Every year Peleyre Association at St Lanne organise a fortnight’s exhibition of photographs in three places – Maubourguet, Madiran and St Lanne. Every year the exhibition is wonderfully stimulating. The photographs can be beautiful, challenging and funny. This year’s theme of Identities is especially thought-provoking and also extraordinarily varied and this year both my daughter Tanvir Bush and myself have taken part. Here are some photos to convey something of the work on display.

Tanvir Bush Obfuscate

Red light suffused a phtograph of a woman's face obscured by a red transparent headdress with beads on it

Photograph by Tanvir Bush in her Obfuscate series

Tanvir is a writer, photographer and disability activist who teaches creative writing. She has an eye condition called Retinitis Pigmentosa which means that her sight is deteriorating. She took a photographic course with Photovoice, a charity that teaches visually impaired people to take photographs. Here is a poem by her on this subject and some of her photos in the courtyard of the Maison des Associations in Maubourguet.

Obfuscate
“My eyes are sucked slowly by sickness,
Gobstoppers going from hue to blue
To black.
I want my sugar back.
My horizons are broken into jags of jigsaw;
My mountains have bite marks,
My seas are squeezed:
And all the time,
While the trees strike my face
And traffic is a game for cardsharps,
I am desperate to breathe.
Colour is oxygen and light becomes
My bread and wine.”

 

And as for my identity? Well – it’s Timeworn

12 photgraphs show close up images of wrinkled skin and folded fleash and worn clothes torn and laddered

Ruth Hartley – Timeworn

 

I was interested in this particular idea  that time and age erode identity and wear away the physical world. How are we seen and how do we see in the new and young digital world as we age? My photographs, taken on my smartphone, are part of the process of understanding my present self. Jean-Paul Sartre questioned the fixed nature of the roles we play in life. So do I. I also question the practice of youth who take selfies and do sexting. I question the idea of identity in a body that is worn out by time but also wears out its clothes. My photographs are printed onto a transparent fabric.
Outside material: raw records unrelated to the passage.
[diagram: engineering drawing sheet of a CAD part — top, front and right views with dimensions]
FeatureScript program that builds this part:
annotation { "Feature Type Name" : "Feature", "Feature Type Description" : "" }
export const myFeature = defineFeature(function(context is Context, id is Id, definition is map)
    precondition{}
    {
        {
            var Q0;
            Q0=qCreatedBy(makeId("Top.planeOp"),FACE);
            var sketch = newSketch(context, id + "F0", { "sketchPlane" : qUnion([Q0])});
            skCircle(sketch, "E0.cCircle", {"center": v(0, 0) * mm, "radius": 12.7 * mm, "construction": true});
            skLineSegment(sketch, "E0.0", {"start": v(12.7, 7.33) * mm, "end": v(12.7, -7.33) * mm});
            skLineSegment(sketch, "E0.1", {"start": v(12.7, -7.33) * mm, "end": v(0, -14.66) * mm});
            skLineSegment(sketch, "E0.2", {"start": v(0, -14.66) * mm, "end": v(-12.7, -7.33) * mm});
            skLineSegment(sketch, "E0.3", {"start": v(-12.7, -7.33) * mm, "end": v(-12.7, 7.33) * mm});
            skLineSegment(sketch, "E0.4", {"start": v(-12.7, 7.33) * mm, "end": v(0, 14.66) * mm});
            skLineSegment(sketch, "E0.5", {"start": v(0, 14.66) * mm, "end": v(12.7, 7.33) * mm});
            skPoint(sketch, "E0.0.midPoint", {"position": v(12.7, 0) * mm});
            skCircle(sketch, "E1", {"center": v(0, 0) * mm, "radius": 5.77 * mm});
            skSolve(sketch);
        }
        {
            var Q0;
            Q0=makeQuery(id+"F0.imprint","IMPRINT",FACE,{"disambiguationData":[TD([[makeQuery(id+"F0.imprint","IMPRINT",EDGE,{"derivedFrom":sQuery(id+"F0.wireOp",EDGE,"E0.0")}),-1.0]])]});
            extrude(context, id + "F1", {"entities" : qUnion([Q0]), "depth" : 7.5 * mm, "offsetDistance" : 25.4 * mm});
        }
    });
Time erodes me and wears away my

hair and reason. Sight and skin

all fall away – only my bones will remain

 

Phtographs of plant forms on a garden fence under trees

Photographs from the Quinzaine exhibition

A photgraph of African women walking along a beach is displayed next to a cafe terrace

Photographs from the Quinzaine exhibition outside a cafe

 

 

 

 

 

 

There are some remarkable photos at the Quinzaine about refugee migrants taken by Bruno Fert in the course of his work with Medicins sans Frontieres. Tripak has documented the people of his village.

As always, the Quinzaine involves a great deal of work and planning. Tanvir and I want to thank everyone involved especially Geraldine de Haan for her generous and patient support. Geraldine is a photographer who also has work at the exhibition.